Magnifique plongée dans notre fleuve Saint-Laurent au musée Pointe-à-Callière
Après l’exposition Égypte. Trois mille ans sur le Nil, le musée Pointe-à-Callière nous propose d’embarquer dans une nouvelle expédition sur un autre grand fleuve, le nôtre, le majestueux Saint-Laurent, plusieurs fois millénaire lui aussi.
Quelle bonne idée de la part de notre musée d’histoire et d’archéologie montréalais de nous raconter cette histoire, fabuleuse à plus d’un titre!
Il y a d’abord l’évidence: l’ampleur du Saint-Laurent. Troisième fleuve en importance en Amérique du Nord, il draine plus de 25% des réserves mondiales d’eau douce. Il s’étire sur 3 260 km, à partir du lac Supérieur, en Ontario, jusqu’au détroit de Cabot, au nord de la Nouvelle-Écosse. Vingt-trois millions de personnes vivent dans son bassin versant.
C’est donc dire que chacun de nous a son rapport avec le fleuve. Moi, je me fais une fierté de penser que je viens d’une ville bâtie sur le bord de l’un de ses plus importants affluents, la rivière des Outaouais.

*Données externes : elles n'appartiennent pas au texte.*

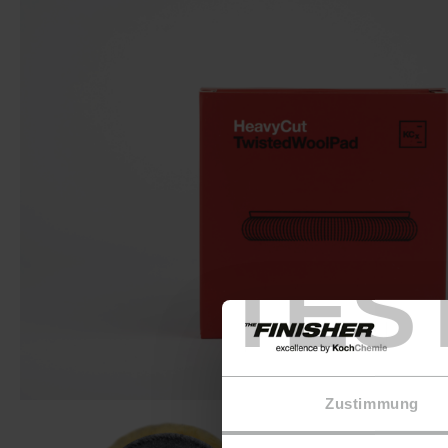
TES
Zustimmung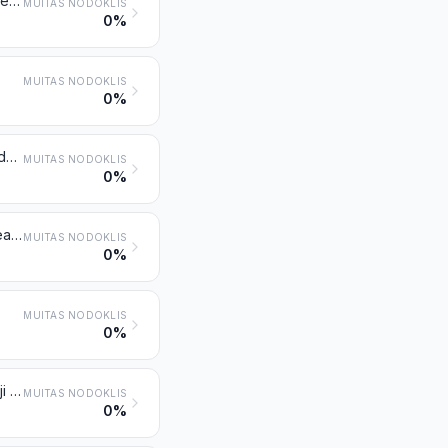
Dabiskās vai kultivētās pērles, apstrādātas vai neapstrādātas, šķirotas vai nešķirotas, bet nesavērtas, neiestrādātas un neiestiprinātas; dabiskās vai kultivētās pērles, nešķirotas, uz laiku savērtas ērtākai transportēšanai
MUITAS NODOKLIS
0%
MUITAS NODOKLIS
0%
Dārgakmeņi (izņemot dimantus) un pusdārgakmeņi, apstrādāti vai neapstrādāti, šķiroti vai nešķiroti, bet nesavērti, neiedarināti un nenostiprināti; nešķiroti dārgakmeņi (izņemot dimantus) un pusdārgakmeņi, uz laiku savērti ērtākai transportēšanai
MUITAS NODOKLIS
0%
Sintētiskie vai reģenerētie dārgakmeņi un pusdārgakmeņi, apstrādāti vai neapstrādāti, šķiroti vai nešķiroti, bet nesavērti, neiedarināti un nenostiprināti; nešķiroti sintētiskie vai reģenerētie dārgakmeņi un pusdārgakmeņi, uz laiku savērti ērtākai transportēšanai
MUITAS NODOKLIS
0%
MUITAS NODOKLIS
0%
Sudrabs (ieskaitot ar zeltu vai platīnu pārklātu sudrabu), neapstrādāts, daļēji apstrādāts vai pulverveidā
MUITAS NODOKLIS
0%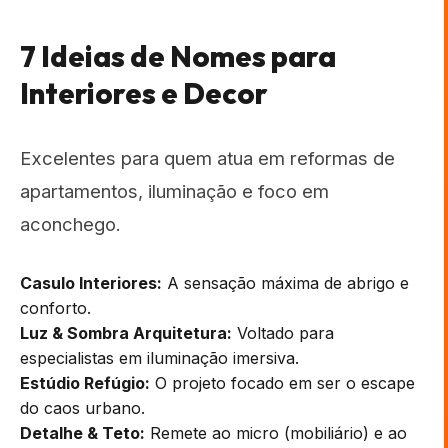
7 Ideias de Nomes para
Interiores e Decor
Excelentes para quem atua em reformas de
apartamentos, iluminação e foco em
aconchego.
Casulo Interiores:
A sensação máxima de abrigo e
conforto.
Luz & Sombra Arquitetura:
Voltado para
especialistas em iluminação imersiva.
Estúdio Refúgio:
O projeto focado em ser o escape
do caos urbano.
Detalhe & Teto:
Remete ao micro (mobiliário) e ao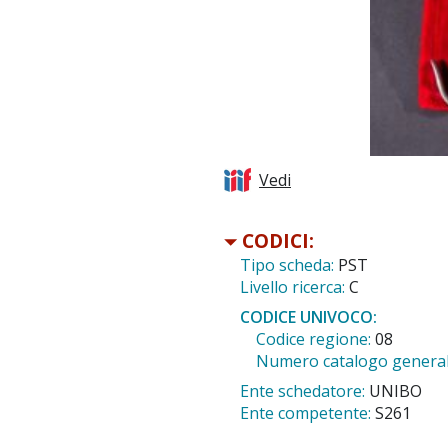
Vedi
CODICI:
Tipo scheda:
PST
Livello ricerca:
C
CODICE UNIVOCO:
Codice regione:
08
Numero catalogo general
Ente schedatore:
UNIBO
Ente competente:
S261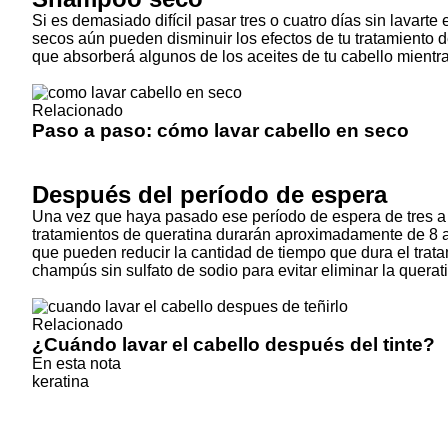
Si es demasiado difícil pasar tres o cuatro días sin lavar
secos aún pueden disminuir los efectos de tu tratamiento 
que absorberá algunos de los aceites de tu cabello mientr
Relacionado
Paso a paso: cómo lavar cabello en seco
Después del período de espera
Una vez que haya pasado ese período de espera de tres a 
tratamientos de queratina durarán aproximadamente de 8 
que pueden reducir la cantidad de tiempo que dura el trata
champús sin sulfato de sodio para evitar eliminar la querati
Relacionado
¿Cuándo lavar el cabello después del tinte?
En esta nota
keratina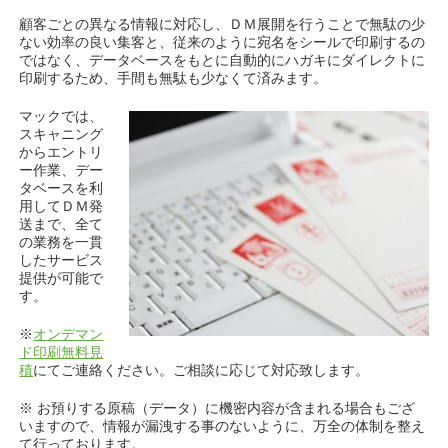
顧客ごとの異なる情報に対応し、ＤＭ展開を行うことで無駄の少
ない効率の良い集客と、従来のように宛名をシールで印刷するの
ではなく、データベースをもとに自動的にハガキにダイレクトに
印刷するため、手間も無駄も少なくて済みます。
マックでは、
スキャニング
からエントリ
ー作業、デー
タベースを利
用してＤＭ発
送まで、全て
の業務を一貫
したサービス
提供が可能で
す。
※
オンデマン
ド印刷無料見
積
にてご連絡ください。ご相談に応じて対応致します。
※ お預りする原稿（データ）に機密内容が含まれる場合もござ
いますので、情報が漏洩する事のないように、万全の体制を整え
て行っております。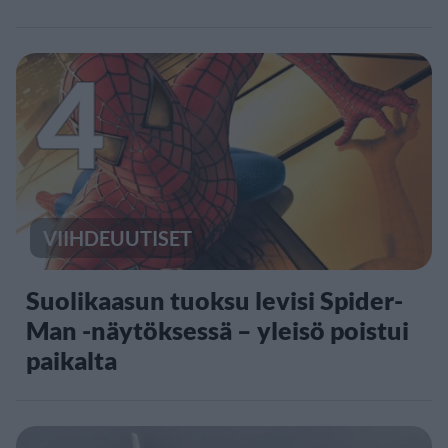
4
VIIHDEUUTISET
Suolikaasun tuoksu levisi Spider-
Man -näytöksessä – yleisö poistui
paikalta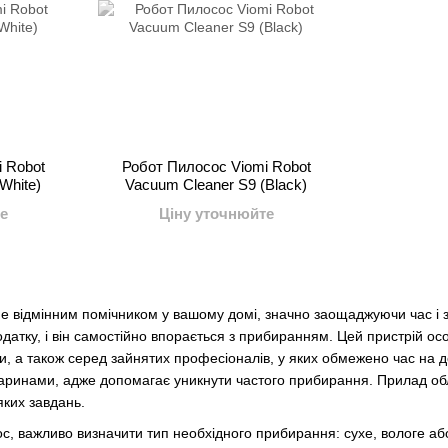
 Robot
Робот Пилосос Viomi Robot
White)
Vacuum Cleaner S9 (Black)
е
Ціну уточнюйте
е відмінним помічником у вашому домі, значно заощаджуючи час і з
атку, і він самостійно впорається з прибиранням. Цей пристрій ос
ки, а також серед зайнятих професіоналів, у яких обмежено час на 
аринами, адже допомагає уникнути частого прибирання. Прилад об
яких завдань.
, важливо визначити тип необхідного прибирання: сухе, вологе аб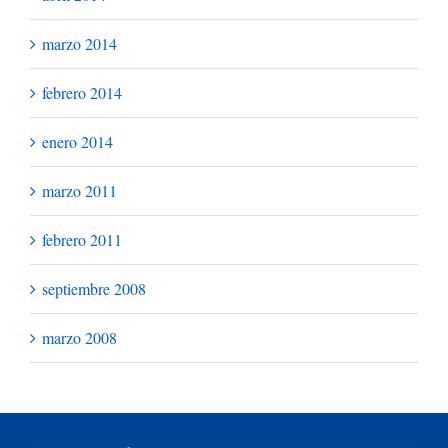
marzo 2014
febrero 2014
enero 2014
marzo 2011
febrero 2011
septiembre 2008
marzo 2008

Des affluents au Saint-Laurent, on en compte 244. Alors, que vous soyez de Toronto, Beauharnois, Trois-Rivières, Québec, Matane, Sainte-Flavie, Gaspé ou des Îles-de-la-Madeleine, vous risquez de trouver un intérêt dans ce tour du propriétaire que nous propose Pointe-à-Callière. Je dis propriétaire, parce que cette richesse, elle est collective.
Les concepteurs de l’exposition se sont manifestement emballés devant la diversité des angles possibles.
Il y a bien sûr l’histoire. Comment les Autochtones ont su utiliser les richesses sous-marines du Magtogoek (le chemin qui marche) pour s’alimenter, et ses flots, pour se transporter.
Comment cette voie d’eau a permis aux explorateurs européens de s’engouffrer profondément dans le Nouveau Monde, et à quel point le fleuve a souvent servi de champ de bataille.
On nous rappelle que, par deux fois, la Conquête a échoué, l’amiral Phips ne réussissant jamais à mettre le pied à terre à Beauport et à la Pointe-Lévy.
Lors de la Deuxième Guerre mondiale, les sous-marins allemands ont pénétré dans les eaux du Saint-Laurent, sans plus de succès.
Le fleuve a aussi été un fabuleux moteur de développement économique. Il est fascinant de voir l’évolution du transport maritime, des goélettes aux vraquiers, du canal de Lachine à la Voie maritime, avec des écluses toujours plus imposantes pour contourner les indomptables rapides de Lachine.
L’exposition fait également une place importante à l’utilisation du fleuve pour la plaisance. Des maquettes nous rappellent la grande diversité de navires qui ont vogué sur ses eaux bleues: les fameux bateaux blancs de la Canada Steamship Lines, les goélettes, baptisées «voitures d’eau» par les Charlevoisiens, les bateaux à aube, et ceux à vapeur.
C’est la première fois que je vois une représentation de L’Accomodation, le premier bateau à vapeur du Canada, lancé par John Molson en 1809.
On n’oublie pas non plus tous ces bâtiments qui ont sombré dans le Saint-Laurent, un des cours d’eau les plus difficiles à naviguer au monde.
Il y a d’impressionnants vestiges à voir, notamment ceux du Empress of Ireland, dont on a rescapé une partie du piano à queue.
Tout ça appartient au passé, mais il y a aussi dans cette exposition plusieurs éléments qui concernent le fleuve d’aujourd’hui. Combien de fois traversez-vous le Saint-Laurent dans votre semaine? On parle donc des ponts qui l’enjambent, du tunnel qui le traverse, des traversiers qui prennent le relais quand il devient trop large.
La chef Colombe Saint-Pierre, porte-parole du collectif Mange ton Saint-Laurent, nous offre pour sa part un vibrant plaidoyer en faveur de la mise en valeur des produits de la pêche québécoise, qu’on ne consomme pas suffisamment à son avis.
Le tour d’horizon ne serait pas complet sans un tableau sur les menaces qui pèsent sur la biodiversité du fleuve. La moule zébrée est très photogénique, mais bien menaçante.
L’exposition se termine sur une vidéo de sept minutes créée par le studio montréalais Silent Partners. Cette version onirique du fleuve, émaillée de données scientifiques, sur une musique de Flore Laurentienne (musicien de Sainte-Anne-des-Monts, en Gaspésie), nous permet de quitter cette traversée sur une note plus consciente, mais apaisée.